## REQUIREMENT
Word for word, please restate the line that contains "immunohistochemical staining of" and all lines after it through the end of the material, minus the pictures.

## STORED DATA
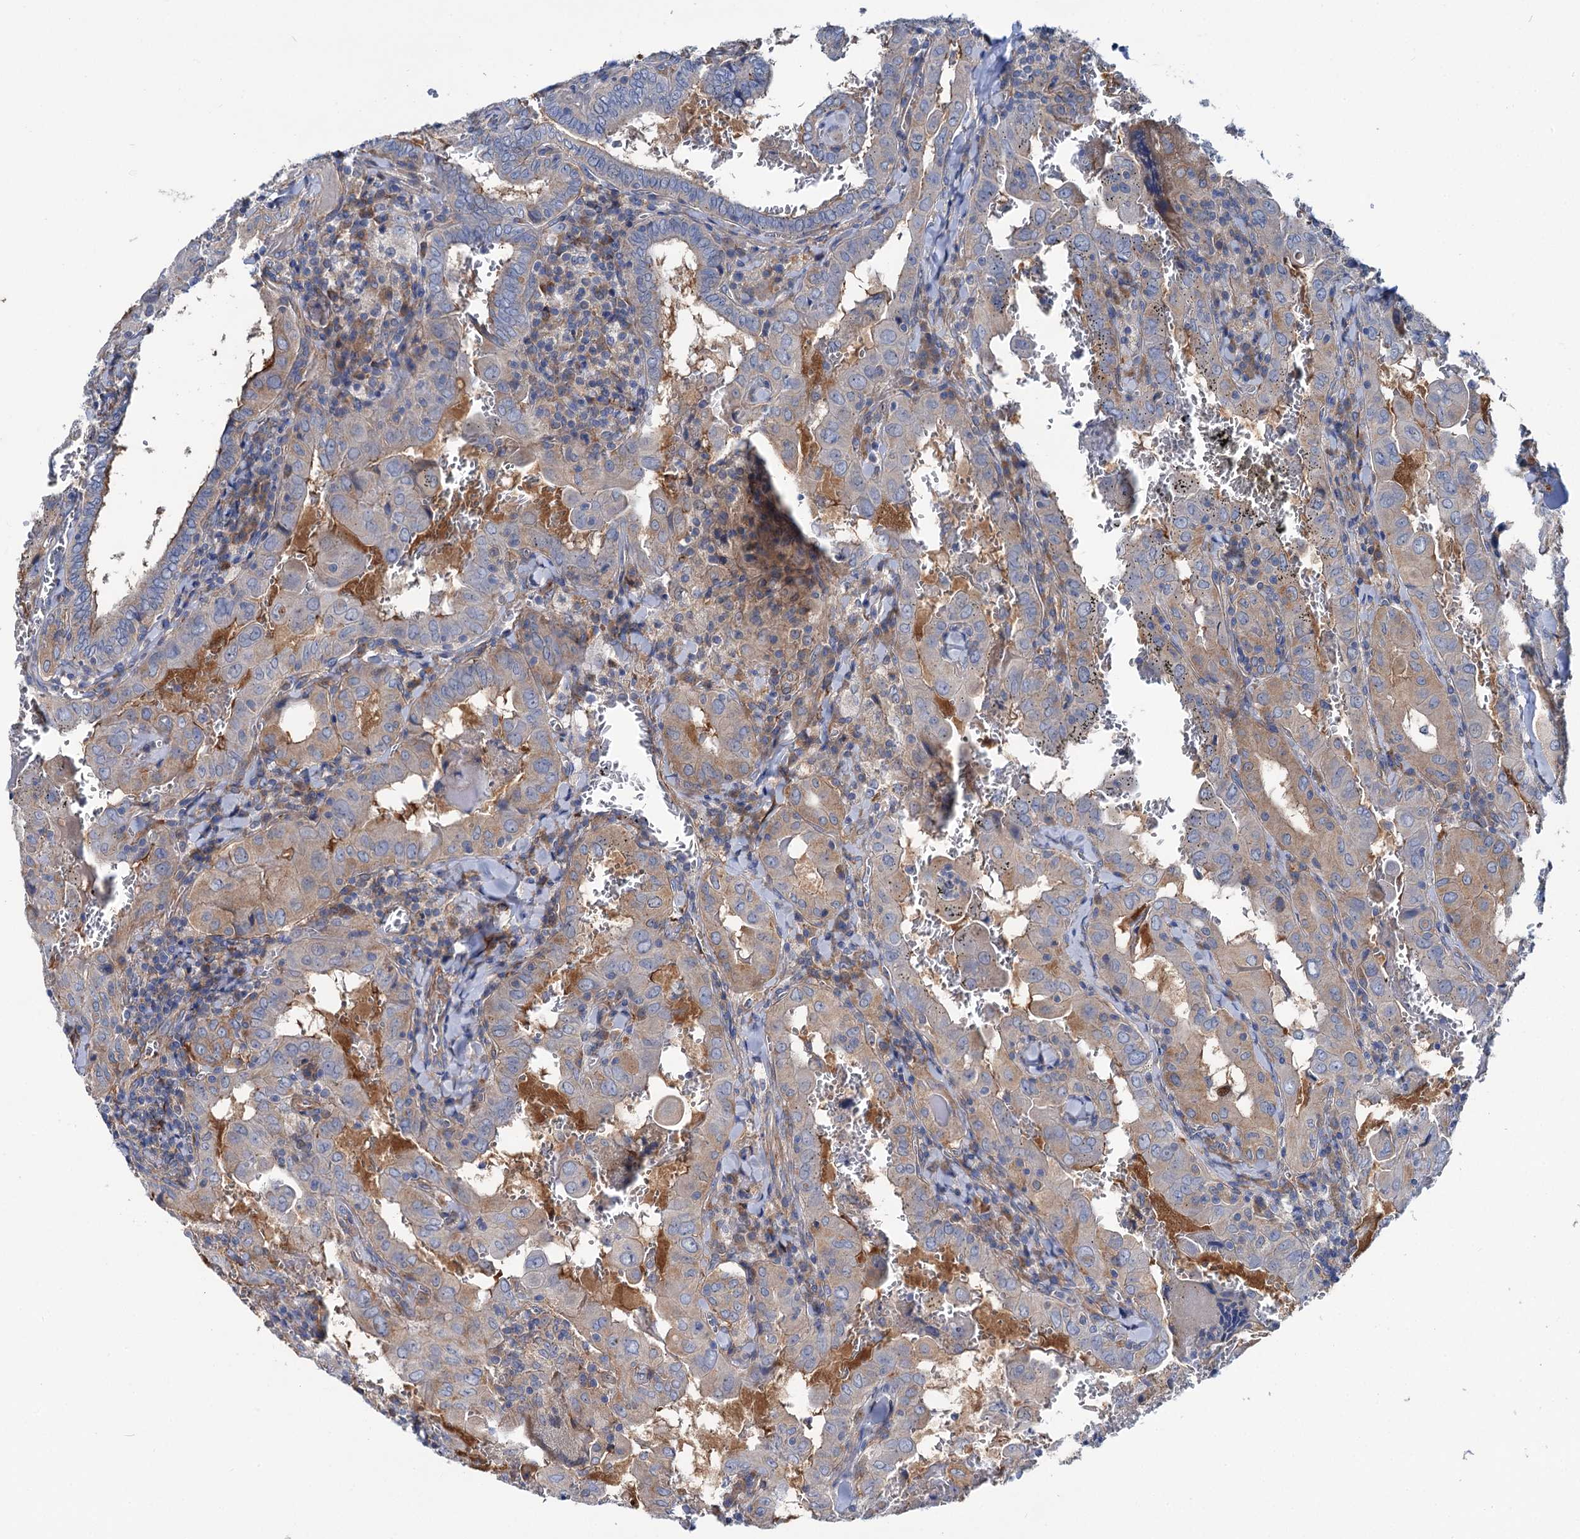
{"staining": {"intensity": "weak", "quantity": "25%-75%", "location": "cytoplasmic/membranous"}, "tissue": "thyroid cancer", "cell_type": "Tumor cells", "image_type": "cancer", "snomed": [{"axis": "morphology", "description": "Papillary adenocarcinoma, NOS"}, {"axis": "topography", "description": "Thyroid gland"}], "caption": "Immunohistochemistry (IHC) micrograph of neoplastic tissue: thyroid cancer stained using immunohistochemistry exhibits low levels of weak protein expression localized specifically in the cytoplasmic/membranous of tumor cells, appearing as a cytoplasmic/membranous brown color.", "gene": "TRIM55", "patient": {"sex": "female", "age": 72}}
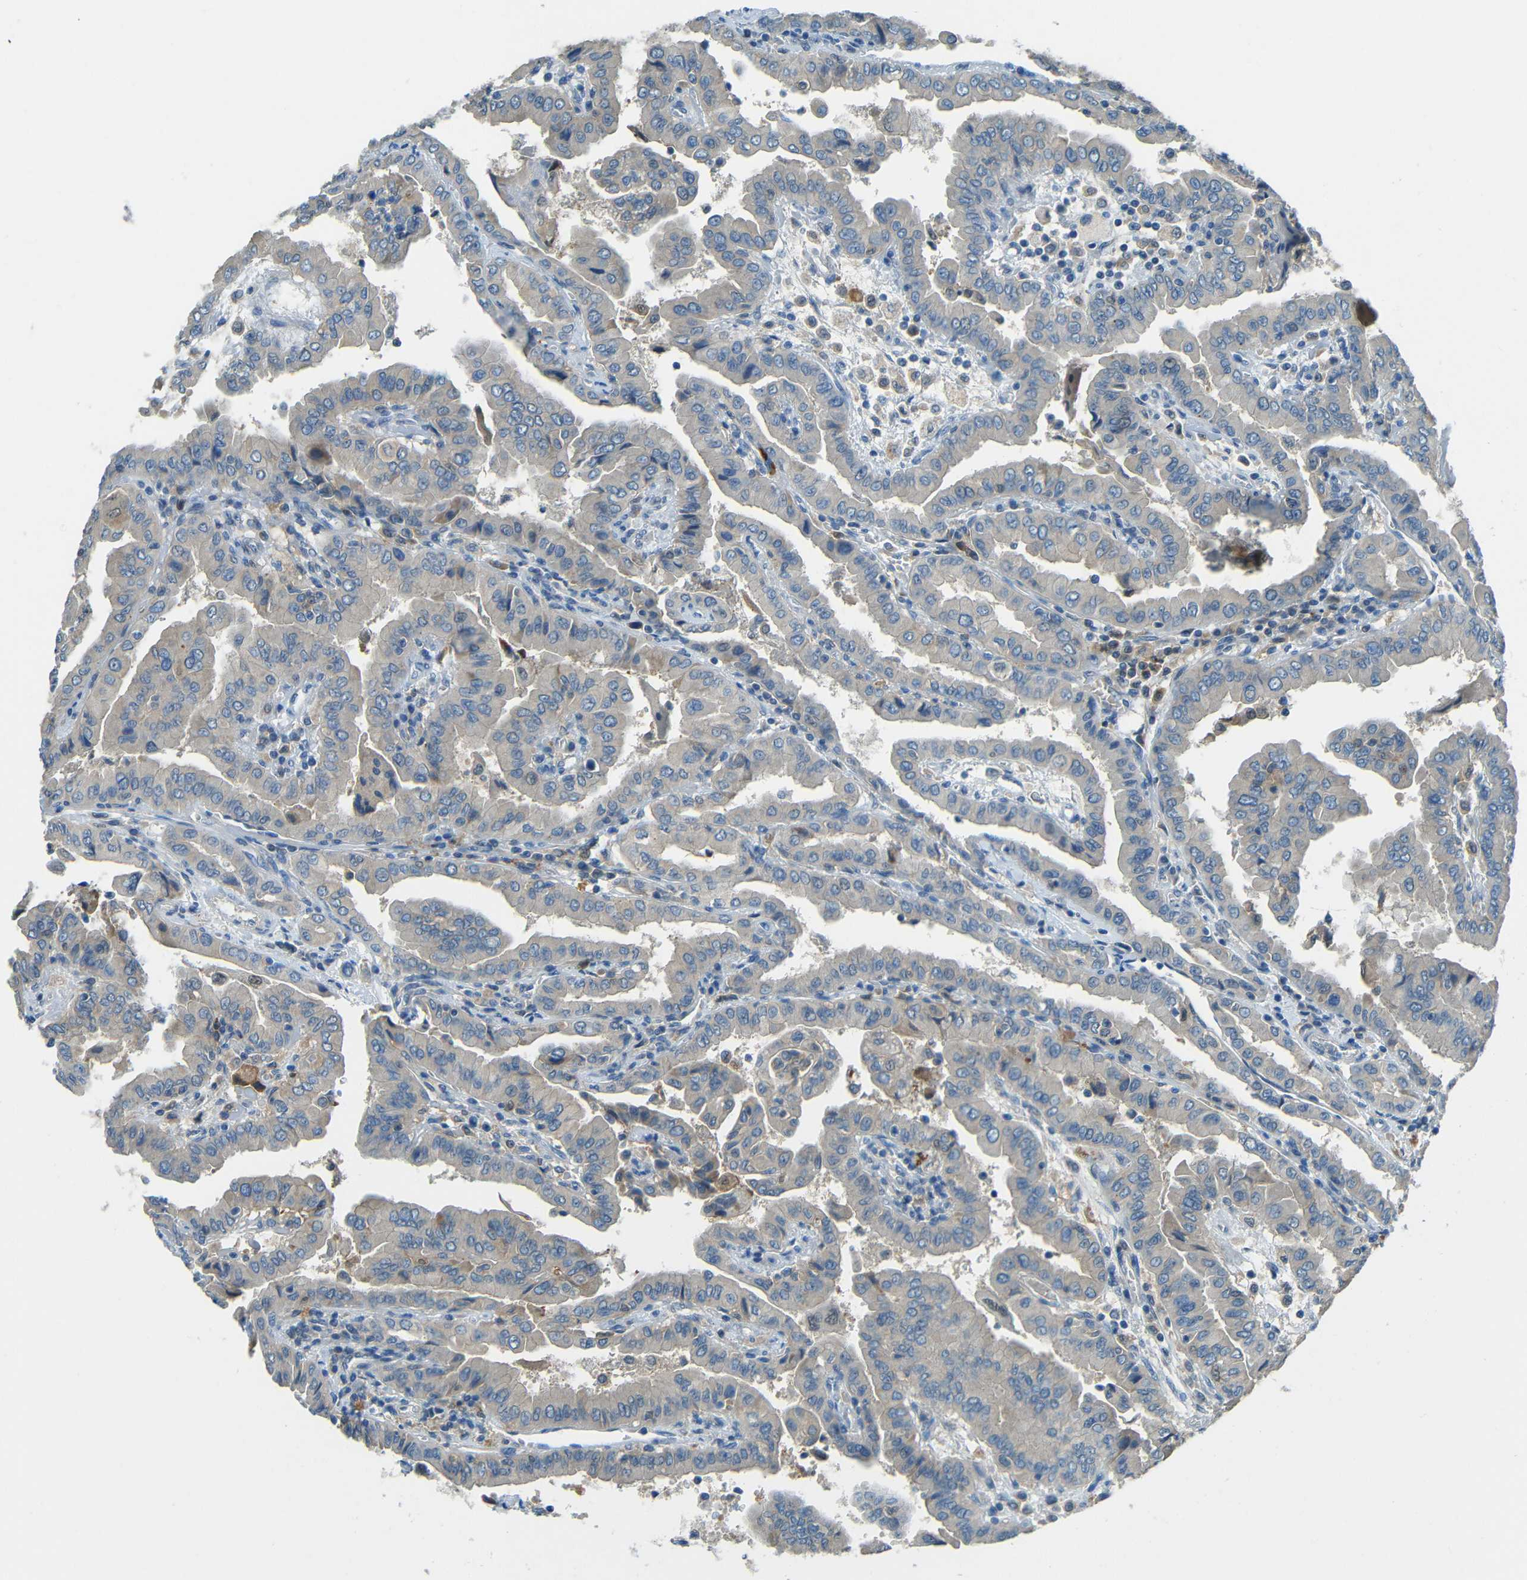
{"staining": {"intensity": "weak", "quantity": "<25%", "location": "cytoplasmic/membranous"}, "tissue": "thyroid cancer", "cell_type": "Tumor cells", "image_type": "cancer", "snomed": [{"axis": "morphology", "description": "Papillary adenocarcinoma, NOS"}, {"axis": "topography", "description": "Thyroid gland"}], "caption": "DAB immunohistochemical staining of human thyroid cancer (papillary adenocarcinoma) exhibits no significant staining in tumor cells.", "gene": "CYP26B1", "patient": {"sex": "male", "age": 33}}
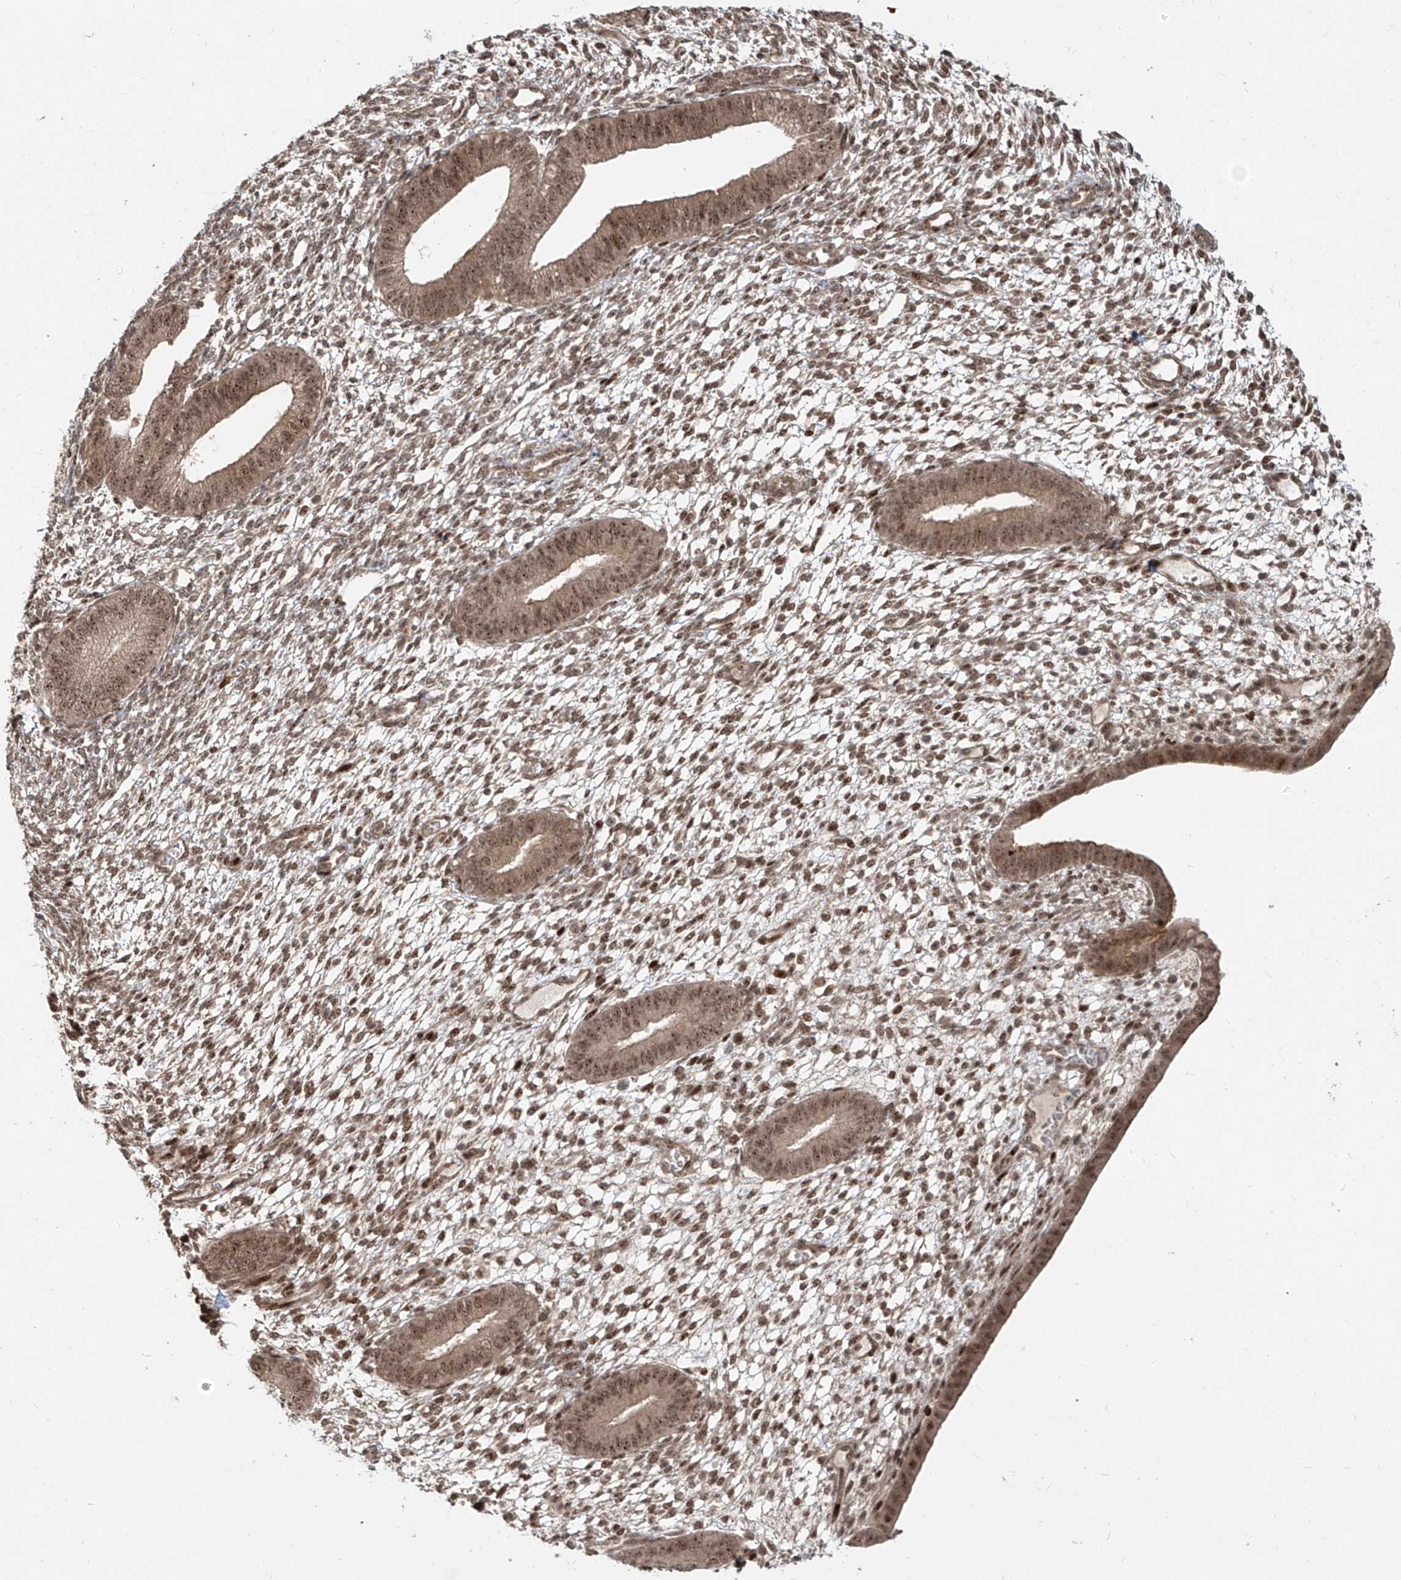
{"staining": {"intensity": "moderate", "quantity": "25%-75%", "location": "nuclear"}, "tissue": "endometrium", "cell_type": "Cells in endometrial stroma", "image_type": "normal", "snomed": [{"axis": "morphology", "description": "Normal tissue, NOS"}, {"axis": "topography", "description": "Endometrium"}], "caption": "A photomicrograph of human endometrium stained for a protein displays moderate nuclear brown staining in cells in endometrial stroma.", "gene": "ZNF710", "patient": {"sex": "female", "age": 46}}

## REPLY TO THE TASK
{"staining": {"intensity": "weak", "quantity": "<25%", "location": "cytoplasmic/membranous"}, "tissue": "thyroid cancer", "cell_type": "Tumor cells", "image_type": "cancer", "snomed": [{"axis": "morphology", "description": "Papillary adenocarcinoma, NOS"}, {"axis": "topography", "description": "Thyroid gland"}], "caption": "DAB immunohistochemical staining of human thyroid cancer (papillary adenocarcinoma) exhibits no significant staining in tumor cells.", "gene": "CYP26B1", "patient": {"sex": "male", "age": 33}}
{"staining": {"intensity": "moderate", "quantity": "25%-75%", "location": "nuclear"}, "tissue": "endometrium", "cell_type": "Cells in endometrial stroma", "image_type": "normal", "snomed": [{"axis": "morphology", "description": "Normal tissue, NOS"}, {"axis": "topography", "description": "Endometrium"}], "caption": "A photomicrograph of human endometrium stained for a protein displays moderate nuclear brown staining in cells in endometrial stroma.", "gene": "ZNF710", "patient": {"sex": "female", "age": 46}}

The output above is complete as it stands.